Kisah Asma'i dengan seorang Badui menjadi contoh bagaimana iman yang kuat pada rezeki Allah mampu mengubah pandangan hidup seseorang secara drastis. Ketika mendengar ayat Al-Qur'an tentang rezeki yang ada di langit, orang Badui tersebut seketika itu juga membelanjakan seluruh hartanya, karena keyakinannya bahwa rezekinya tidaklah terbatas pada apa yang ada di tangannya saat itu.

Keyakinan yang mendalam ini (kasyifan) membukakan baginya hakikat bahwa rezeki sepenuhnya berada di tangan Allah. Bahkan, ketika ayat selanjutnya dibacakan tentang sumpah Allah atas kebenaran janji-Nya tentang rezeki, orang Badui tersebut pingsan dan meninggal dunia, karena penghayatannya yang begitu mendalam dan perasaannya seolah-olah belum menunaikan hak Allah sepenuhnya.

Kisah ini menunjukkan betapa dahsyatnya pengaruh Al-Qur'an ketika dibaca dan dihayati dengan hati yang bersih dan iman yang kuat. Pemahaman yang mendalam (waaqi'ul afkaar) akan mengubah cara pandang dan tindakan seseorang.

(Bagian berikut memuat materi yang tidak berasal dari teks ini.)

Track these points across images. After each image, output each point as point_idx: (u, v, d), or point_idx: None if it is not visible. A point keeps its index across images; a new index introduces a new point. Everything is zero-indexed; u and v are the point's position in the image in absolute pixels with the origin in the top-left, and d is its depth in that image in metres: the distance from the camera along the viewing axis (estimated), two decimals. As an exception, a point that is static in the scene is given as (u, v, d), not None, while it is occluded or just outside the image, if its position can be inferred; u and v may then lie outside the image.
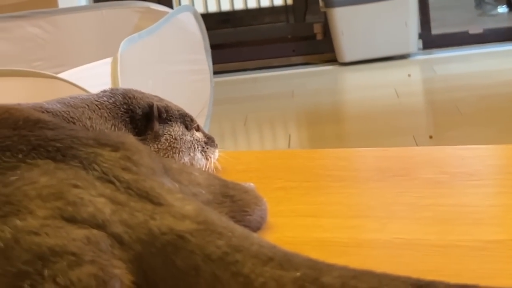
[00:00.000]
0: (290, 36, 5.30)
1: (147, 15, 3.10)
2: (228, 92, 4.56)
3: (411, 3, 4.86)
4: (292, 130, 3.93)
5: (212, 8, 5.26)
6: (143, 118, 1.03)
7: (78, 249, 0.63)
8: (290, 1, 5.27)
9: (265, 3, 5.29)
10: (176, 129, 1.05)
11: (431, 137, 3.34)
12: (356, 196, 1.01)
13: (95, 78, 2.17)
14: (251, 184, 0.94)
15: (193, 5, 5.11)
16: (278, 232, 0.88)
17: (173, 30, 2.81)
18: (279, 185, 1.06)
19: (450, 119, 3.59)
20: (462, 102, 3.76)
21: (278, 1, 5.29)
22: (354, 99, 4.36)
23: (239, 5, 5.30)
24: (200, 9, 5.08)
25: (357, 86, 4.65)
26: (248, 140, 3.80)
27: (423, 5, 5.01)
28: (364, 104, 4.10)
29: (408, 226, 0.88)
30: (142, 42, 2.48)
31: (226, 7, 5.29)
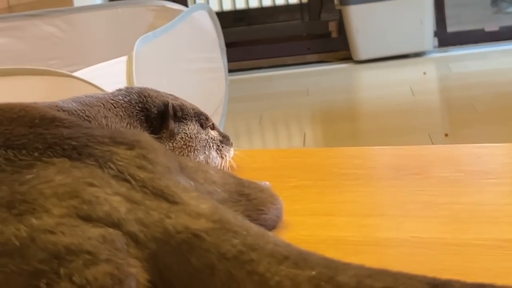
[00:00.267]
0: (305, 34, 5.29)
1: (162, 14, 3.11)
2: (243, 91, 4.56)
3: (426, 0, 4.85)
4: (307, 128, 3.92)
5: (227, 6, 5.27)
6: (158, 117, 1.03)
7: (94, 248, 0.63)
8: (305, -1, 5.28)
9: (280, 1, 5.29)
10: (191, 127, 1.05)
11: (446, 135, 3.33)
12: (371, 195, 1.01)
13: (110, 77, 2.18)
14: (266, 183, 0.94)
15: (208, 3, 5.12)
16: (293, 230, 0.88)
17: (188, 28, 2.81)
18: (294, 183, 1.06)
19: (465, 117, 3.58)
20: (477, 100, 3.75)
21: (293, -1, 5.30)
22: (369, 97, 4.36)
23: (254, 3, 5.30)
24: (215, 7, 5.08)
25: (372, 84, 4.63)
26: (263, 138, 3.79)
27: (439, 2, 4.99)
28: (379, 102, 4.09)
29: (423, 225, 0.88)
30: (157, 41, 2.49)
31: (241, 5, 5.29)
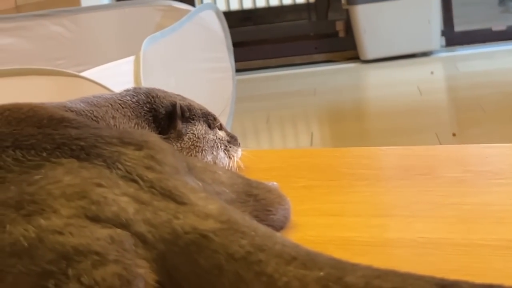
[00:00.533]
0: (312, 34, 5.29)
1: (169, 13, 3.11)
2: (250, 90, 4.56)
3: (434, 0, 4.84)
4: (315, 128, 3.92)
5: (234, 6, 5.26)
6: (166, 117, 1.03)
7: (102, 248, 0.63)
8: (312, -2, 5.27)
9: (287, 0, 5.28)
10: (199, 128, 1.05)
11: (454, 134, 3.32)
12: (379, 195, 1.01)
13: (117, 77, 2.18)
14: (274, 183, 0.94)
15: (215, 3, 5.12)
16: (301, 231, 0.88)
17: (195, 28, 2.81)
18: (302, 184, 1.06)
19: (473, 117, 3.57)
20: (485, 99, 3.74)
21: (300, -2, 5.29)
22: (377, 97, 4.35)
23: (261, 3, 5.30)
24: (222, 7, 5.08)
25: (379, 84, 4.63)
26: (271, 138, 3.79)
27: (446, 2, 4.99)
28: (387, 101, 4.09)
29: (431, 225, 0.88)
30: (164, 41, 2.49)
31: (248, 5, 5.29)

Kekuatan Batin dan Pertolongan Ilahi bagi Orang yang Taat

Orang yang memiliki iman dan keyakinan yang kuat seolah-olah dapat melihat dengan mata kepalanya sendiri janji-janji Allah (yayinan). Mereka tidak mudah tertipu oleh gemerlap dunia yang fana, karena mereka memahami hakikat kehidupan yang sebenarnya dan kenikmatan abadi yang dijanjikan Allah.

Allah Subhanahu wa Ta'ala berfirman dalam Surat Fathir: "Yaa ayyuhannaasu innna wa'dallaahi haqqun falaa taghurrannakumul hayaatud dunyaa." (Wahai manusia, sesungguhnya janji Allah itu pasti, maka sekali-kali janganlah kehidupan dunia memperdayakan kamu).

Orang yang tertipu dunia akan menderita dalam meraihnya, menjaganya, dan kehilangan kenikmatan hakiki berupa ridha Allah. Kesempatan untuk meraih ridha Allah hanya ada di dunia, dan ketika ajal tiba, penyesalan pun tak lagi berguna.

Sebaliknya, orang-orang yang beriman dan taat adalah kekasih dan tentara Allah dalam memerangi musuh-musuh-Nya. Mereka dikuatkan dengan pertolongan malaikat, wahyu, akal, iman, dan keyakinan, sehingga mampu menghadapi segala godaan dan rintangan di jalan Allah. Mereka seolah-olah melihat dengan mata hati mereka sendiri janji-janji Allah bagi para kekasih dan tentaranya.